Work instructions
Quote the article on Scrum's bad rap word for word, from "1) Sprints are" up to and including "teams and productivity.".

Scrums Bad Rap

29 Jan Scrums Bad Rap

Agile-Development-Intro-with-Scrum

Scrum’s Bad Rap

There are numerous articles out there about Scrum’s failings and how it isn’t Agile. There are no perfect systems and Scrum is no exception but many of the arguments are flawed. Scrum may or may not be right for your organization but before you decide, you should have a good understanding of the arguments for and against Scrum.

These are certainly problems that companies experience with Scrum but are they really problems with the system? You can decide for yourself after we dive in a bit.

As we walk through each of the items listed, I will reference the Scrum Guide which the co-founders of Scrum put together to share Scrum with the world. If you are not familiar with it, I would recommend a giving the completely free, 16 page document a quick read. If you are having problems with Scrum, it may be a good idea to review it more deliberately to see if your problems may be coming from a misunderstanding somewhere in your organization.

1) Sprints are inflexible – The Scrum Guide says that no changes should be made that jeopardize the sprint goal, the team and PO may renegotiate the scope and provides a mechanism for the PO to cancel the sprint if things get too far off. Part of the goal here is to keep the team focused on delivering value at the end of the sprint but the larger benefit is keeping management from coming in and making changes which can have major impacts on teams and productivity.
2) Estimating and planning poker are a waste of time – The Scrum guide does not say anything about planning poker or how to estimate. It only says that backlog items are estimated and that the team provides the estimates. It could be T-shirt sizes, hours, points or whatever works for the team. It just so happens that story points are a generally accepted method in Agile frameworks. Besides providing information for product owners to prioritize and management an idea of how long things will take, estimation helps drive discussion on the stories. The discussion brings out unidentified acceptance criteria which helps to create a better product and gets the team on the same page about what is expected which reduces rework.
3) Story points are confusing – Story points are not mentioned anywhere in the Scrum Guide.
4) Developers don’t have control – This is a common problem in Scrum implementations but the Scrum Guide says teams are supposed to be self-organizing and nobody is supposed to tell the team how to accomplish their work. The team is also supposed to pull stories into the sprint and not have them pushed. This means that they do not have to precisely follow the PO’s priority order and can optimize the work in more efficient ways where it makes sense.

Data section

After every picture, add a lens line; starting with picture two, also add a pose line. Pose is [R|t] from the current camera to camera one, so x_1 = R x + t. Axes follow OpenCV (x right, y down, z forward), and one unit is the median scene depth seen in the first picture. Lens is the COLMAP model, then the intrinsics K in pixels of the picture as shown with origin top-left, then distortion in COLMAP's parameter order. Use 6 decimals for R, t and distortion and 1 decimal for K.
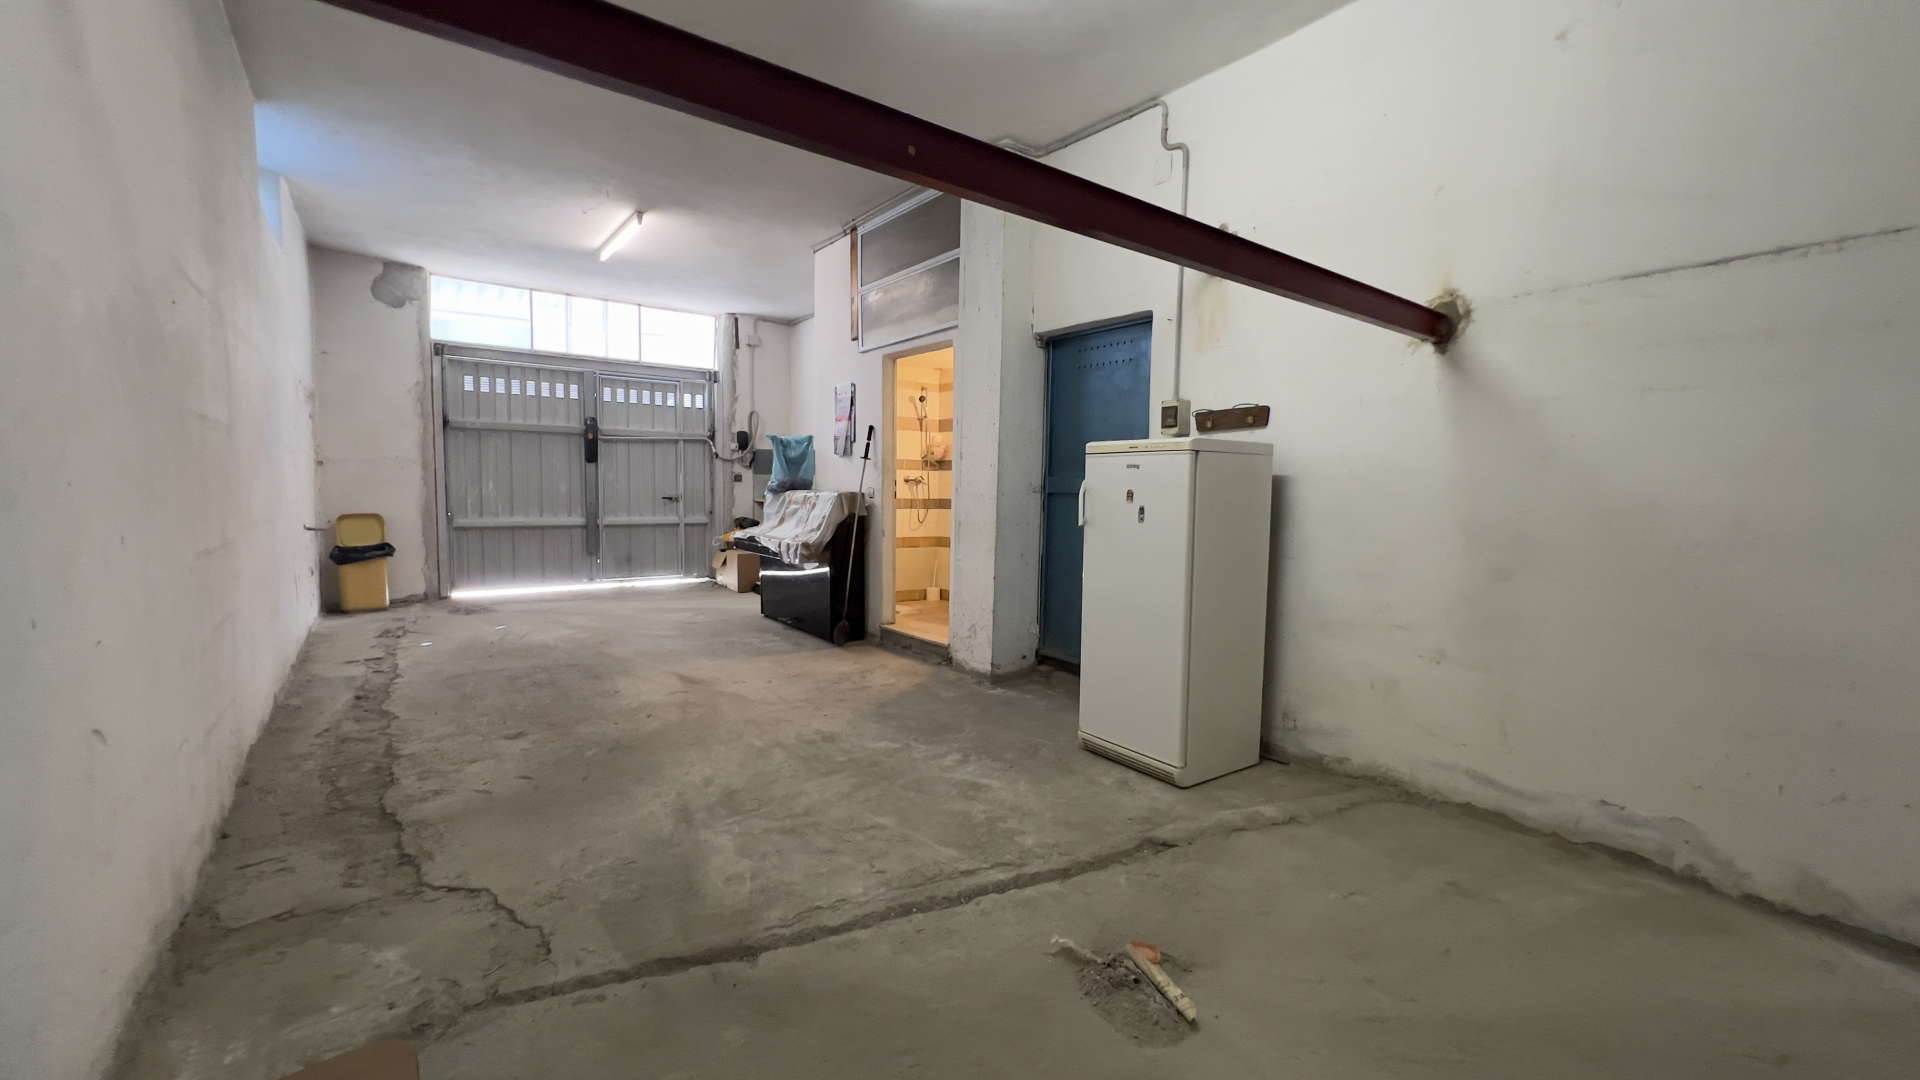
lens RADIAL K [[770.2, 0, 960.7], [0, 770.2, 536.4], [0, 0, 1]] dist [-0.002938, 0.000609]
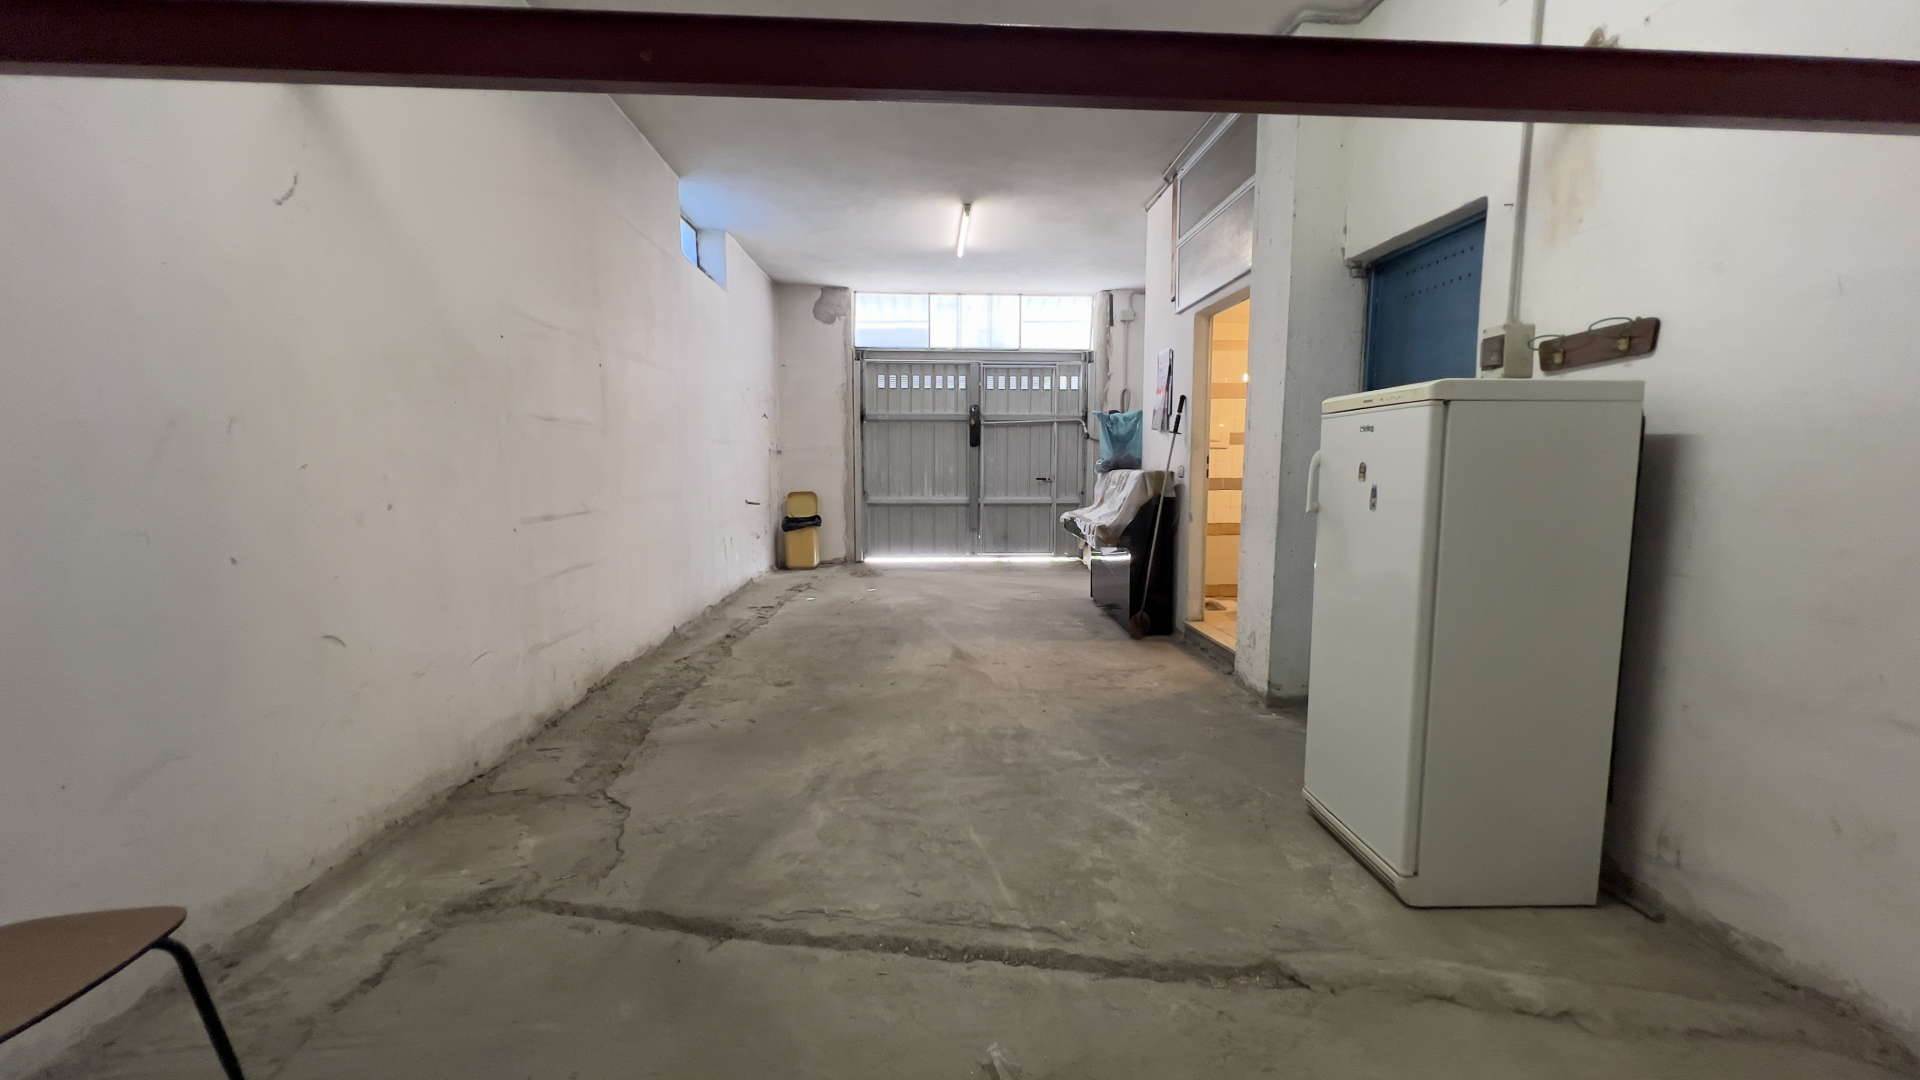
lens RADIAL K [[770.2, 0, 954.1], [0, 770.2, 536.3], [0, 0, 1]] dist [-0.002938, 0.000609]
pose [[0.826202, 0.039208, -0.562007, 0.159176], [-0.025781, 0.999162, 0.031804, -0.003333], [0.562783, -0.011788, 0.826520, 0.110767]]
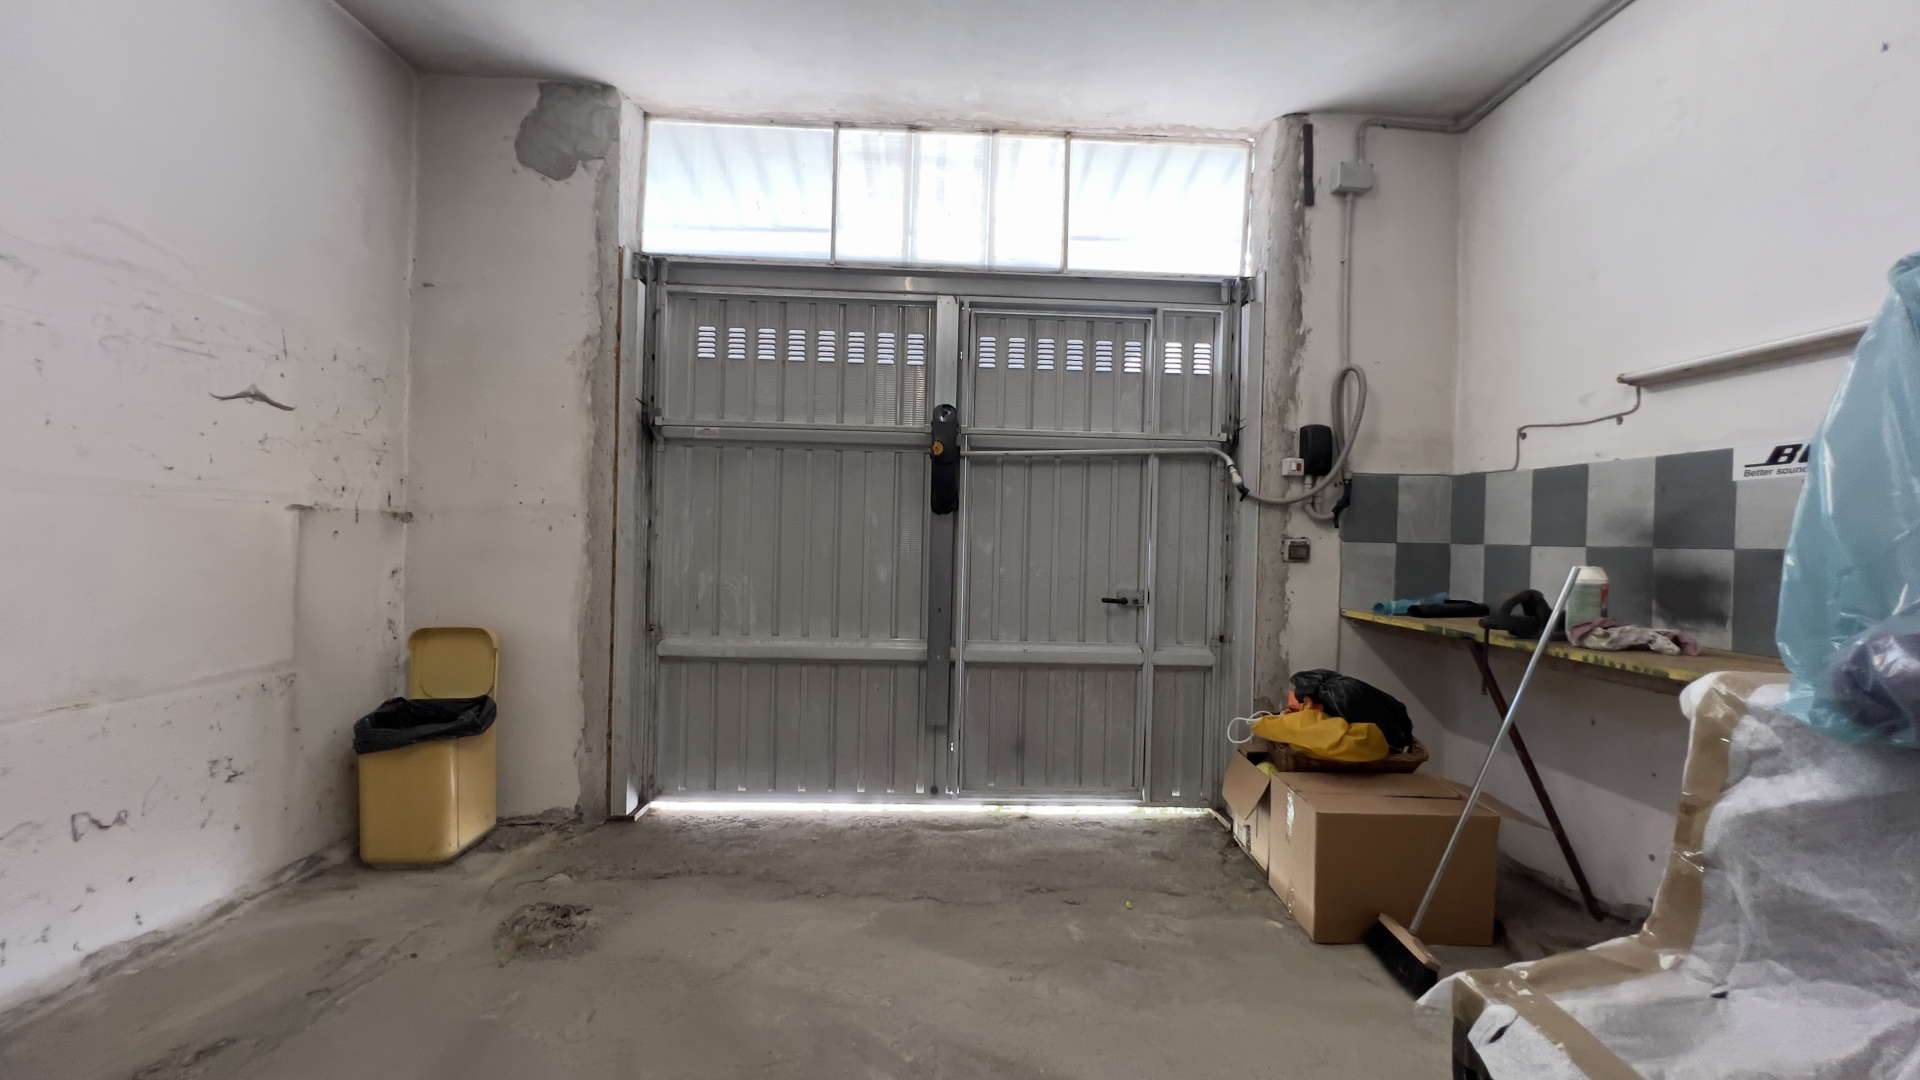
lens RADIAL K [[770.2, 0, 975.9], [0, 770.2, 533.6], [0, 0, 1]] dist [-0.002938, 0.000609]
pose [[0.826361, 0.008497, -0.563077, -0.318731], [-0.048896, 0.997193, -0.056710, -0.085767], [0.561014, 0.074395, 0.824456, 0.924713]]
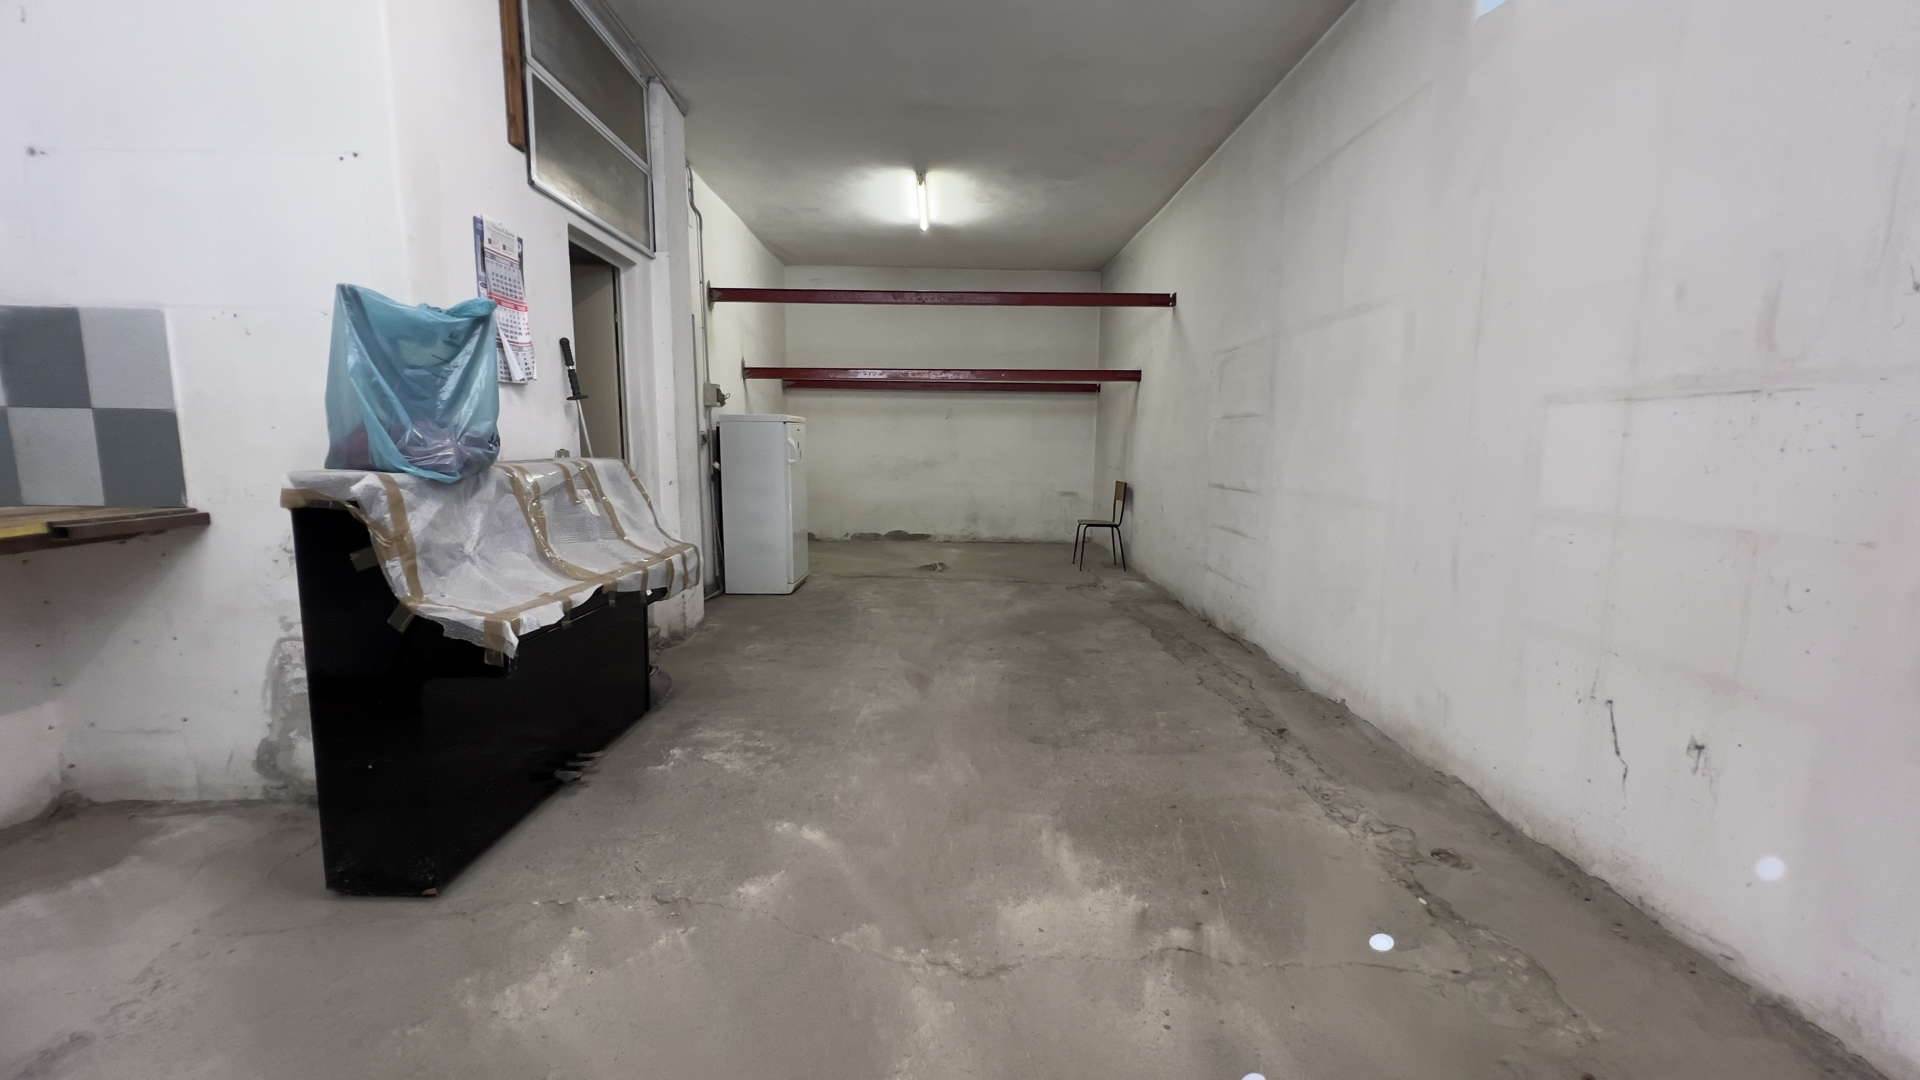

Expected answer
1) Sprints are inflexible – The Scrum Guide says that no changes should be made that jeopardize the sprint goal, the team and PO may renegotiate the scope and provides a mechanism for the PO to cancel the sprint if things get too far off. Part of the goal here is to keep the team focused on delivering value at the end of the sprint but the larger benefit is keeping management from coming in and making changes which can have major impacts on teams and productivity.